Dr. Maria Armstrong currently serves as a Board Member of the Horace Mann League and Storyland: The Bronx Book Haven, and as CEO of the Pacific, Atlantic, Caribbean (PAC) Partnership Advisors. She is also a retired superintendent of schools and Scholastic Mentor, Raising Voices: Elevating Latino Stories.
“The Lemon Grove Incident is very personal to me. My in-laws still reside on Olive Street. My children attended Lemon Grove schools.” However, she explained that even though she attended a high school nearby, she did not learn about the case until she took a community college class in Chicano studies.
“There are so many intriguing facets to this case,” said Armstrong, remembering how confused and shocked she was as a child when she saw that she had been classified as Caucasian on her birth certificate, despite being raised in a Chicano/Native Indigenous household.
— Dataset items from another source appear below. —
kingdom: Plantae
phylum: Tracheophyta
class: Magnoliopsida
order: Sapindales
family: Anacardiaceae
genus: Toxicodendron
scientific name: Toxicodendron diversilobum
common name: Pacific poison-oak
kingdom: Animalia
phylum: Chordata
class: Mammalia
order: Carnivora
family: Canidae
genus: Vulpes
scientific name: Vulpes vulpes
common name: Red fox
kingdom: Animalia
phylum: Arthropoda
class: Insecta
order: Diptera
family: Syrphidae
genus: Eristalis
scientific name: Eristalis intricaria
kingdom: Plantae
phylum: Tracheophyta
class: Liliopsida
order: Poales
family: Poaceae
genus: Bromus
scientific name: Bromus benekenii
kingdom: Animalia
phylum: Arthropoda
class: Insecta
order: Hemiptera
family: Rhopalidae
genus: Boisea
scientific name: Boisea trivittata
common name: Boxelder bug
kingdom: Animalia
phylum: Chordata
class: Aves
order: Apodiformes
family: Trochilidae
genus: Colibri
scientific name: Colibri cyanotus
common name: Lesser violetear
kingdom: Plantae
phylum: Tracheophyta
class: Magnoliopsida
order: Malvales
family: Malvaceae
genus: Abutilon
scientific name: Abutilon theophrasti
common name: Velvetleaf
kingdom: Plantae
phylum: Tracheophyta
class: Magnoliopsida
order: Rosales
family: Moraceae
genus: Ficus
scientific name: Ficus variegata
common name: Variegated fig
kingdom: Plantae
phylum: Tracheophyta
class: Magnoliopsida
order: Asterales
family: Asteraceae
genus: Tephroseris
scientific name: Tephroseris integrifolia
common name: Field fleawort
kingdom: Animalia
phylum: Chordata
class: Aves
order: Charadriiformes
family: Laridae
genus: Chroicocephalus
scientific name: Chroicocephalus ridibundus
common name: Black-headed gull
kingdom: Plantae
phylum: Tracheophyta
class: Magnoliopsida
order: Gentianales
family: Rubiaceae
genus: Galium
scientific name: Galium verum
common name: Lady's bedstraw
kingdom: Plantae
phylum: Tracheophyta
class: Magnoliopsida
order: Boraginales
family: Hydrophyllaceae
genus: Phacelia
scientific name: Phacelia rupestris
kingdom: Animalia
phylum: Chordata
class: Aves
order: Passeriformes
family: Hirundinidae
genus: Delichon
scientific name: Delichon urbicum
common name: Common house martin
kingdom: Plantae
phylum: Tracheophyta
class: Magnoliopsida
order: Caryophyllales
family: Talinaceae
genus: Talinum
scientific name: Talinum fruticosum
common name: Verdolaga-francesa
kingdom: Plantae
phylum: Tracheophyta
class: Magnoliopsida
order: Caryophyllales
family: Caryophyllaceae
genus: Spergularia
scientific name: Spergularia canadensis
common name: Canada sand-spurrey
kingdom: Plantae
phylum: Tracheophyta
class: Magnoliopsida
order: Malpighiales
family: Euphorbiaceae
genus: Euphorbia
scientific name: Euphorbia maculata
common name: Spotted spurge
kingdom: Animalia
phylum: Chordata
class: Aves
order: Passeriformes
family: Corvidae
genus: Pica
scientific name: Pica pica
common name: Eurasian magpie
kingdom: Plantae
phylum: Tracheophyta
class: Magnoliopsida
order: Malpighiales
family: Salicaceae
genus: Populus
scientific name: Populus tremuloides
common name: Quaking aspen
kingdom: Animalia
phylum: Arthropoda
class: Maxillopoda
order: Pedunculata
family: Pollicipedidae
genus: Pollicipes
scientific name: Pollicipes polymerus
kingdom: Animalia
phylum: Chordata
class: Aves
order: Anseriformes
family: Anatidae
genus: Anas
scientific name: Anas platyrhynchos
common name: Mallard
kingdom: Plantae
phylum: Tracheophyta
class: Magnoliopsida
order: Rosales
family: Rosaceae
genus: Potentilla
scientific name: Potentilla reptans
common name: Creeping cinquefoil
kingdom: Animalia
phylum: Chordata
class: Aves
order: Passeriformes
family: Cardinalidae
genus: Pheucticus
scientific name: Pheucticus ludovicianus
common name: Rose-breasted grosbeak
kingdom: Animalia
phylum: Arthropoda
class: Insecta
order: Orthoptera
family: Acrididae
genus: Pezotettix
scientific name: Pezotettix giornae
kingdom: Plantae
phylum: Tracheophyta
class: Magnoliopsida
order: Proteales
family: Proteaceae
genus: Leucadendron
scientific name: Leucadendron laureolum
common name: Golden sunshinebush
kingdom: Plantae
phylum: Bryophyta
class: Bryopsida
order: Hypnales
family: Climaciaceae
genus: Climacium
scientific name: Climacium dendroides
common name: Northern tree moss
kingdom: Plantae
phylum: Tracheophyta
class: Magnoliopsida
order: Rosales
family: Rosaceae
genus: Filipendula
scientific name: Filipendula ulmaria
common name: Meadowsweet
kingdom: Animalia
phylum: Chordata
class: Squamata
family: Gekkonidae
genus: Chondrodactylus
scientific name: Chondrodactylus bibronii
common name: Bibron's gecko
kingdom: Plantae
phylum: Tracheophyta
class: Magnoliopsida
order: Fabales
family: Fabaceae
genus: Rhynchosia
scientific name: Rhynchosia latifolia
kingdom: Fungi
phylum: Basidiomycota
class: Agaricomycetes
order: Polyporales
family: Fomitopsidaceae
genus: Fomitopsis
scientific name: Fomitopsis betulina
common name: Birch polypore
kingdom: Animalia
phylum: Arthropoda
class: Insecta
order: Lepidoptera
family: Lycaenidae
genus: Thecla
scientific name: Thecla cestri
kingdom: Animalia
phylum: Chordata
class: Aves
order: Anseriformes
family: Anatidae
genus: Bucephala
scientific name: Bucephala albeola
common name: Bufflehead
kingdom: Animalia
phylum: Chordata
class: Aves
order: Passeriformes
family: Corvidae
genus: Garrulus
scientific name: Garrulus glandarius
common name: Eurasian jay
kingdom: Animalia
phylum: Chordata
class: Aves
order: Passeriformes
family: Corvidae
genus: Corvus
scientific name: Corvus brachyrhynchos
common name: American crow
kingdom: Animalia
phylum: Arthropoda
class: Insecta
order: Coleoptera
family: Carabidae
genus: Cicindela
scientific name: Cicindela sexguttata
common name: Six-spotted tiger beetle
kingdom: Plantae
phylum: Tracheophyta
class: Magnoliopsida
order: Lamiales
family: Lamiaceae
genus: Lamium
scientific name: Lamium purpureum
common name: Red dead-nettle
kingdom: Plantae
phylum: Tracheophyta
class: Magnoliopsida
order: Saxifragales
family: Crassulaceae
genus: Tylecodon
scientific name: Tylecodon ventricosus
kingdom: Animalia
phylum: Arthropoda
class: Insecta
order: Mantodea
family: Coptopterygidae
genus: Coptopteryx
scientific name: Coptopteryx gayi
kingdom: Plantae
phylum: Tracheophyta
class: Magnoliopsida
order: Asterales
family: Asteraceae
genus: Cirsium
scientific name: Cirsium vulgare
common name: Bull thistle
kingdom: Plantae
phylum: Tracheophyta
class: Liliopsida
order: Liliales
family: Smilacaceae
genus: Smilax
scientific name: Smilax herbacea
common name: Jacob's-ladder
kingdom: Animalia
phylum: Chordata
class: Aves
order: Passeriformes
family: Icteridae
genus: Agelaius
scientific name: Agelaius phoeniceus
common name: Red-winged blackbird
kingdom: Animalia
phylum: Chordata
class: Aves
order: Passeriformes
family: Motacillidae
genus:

“It took years to get different options on forms — to be able to assert, no, I identity as this or no, I don’t wish to disclose,” she said. Dr. Armstrong explained that as a young Chicana in the 1970’s, facing the complexities of identity the challenges that come with being a Latina with darker skin fueled her advocacy for greater representation and equality in school systems across the country.
A message of empowerment
Taken in this historical context, Armstrong believes it is essential to honor the bravery of the families involved in the Lemon Grove case, who found a way to leverage the legal system and stand up for their rights in the face of great societal odds.
“These families had very little to their name, yet they possessed the determination and foresight to protect their children,” she noted.
This lesson is one she hopes educators will share with today’s students. Throughout her three-decade career in education, she made it a point to instill this message. During her first year as a teacher, she referenced the Lemon Grove Incident as a way to get a group of students to understand that while they had a right to a free public education, they also bore a responsibility to respect that right.
Since her class was focused on media and technology, she proposed a week-long collaborative effort in exchange for a screening of the 1986 documentary on the Lemon Grove Incident. This was not just a reward, it was an opportunity for her students to see themselves reflected in the struggles of those brave families who sought the best for their children.
Both the students and Armstrong upheld their end of the bargain, marking an early lesson in her journey to incorporate history into all aspects of teaching.
“Every class is an opportunity to emphasize core subjects — history, English, science, mathematics and yes, technology.” She addressed concerns from a few skeptical school officials who questioned her approach to historical narratives.
“Everything we do here connects. We just need to take the time to research and think critically about our respective subject matter, and integrate the other core subject matter on how to relate the past to the present, so we can forge a better future. It is our job to connect the dots, life is not in the abstract. The beauty and love of teaching and learning lie in the abstract. That is our responsibility as educators and students.”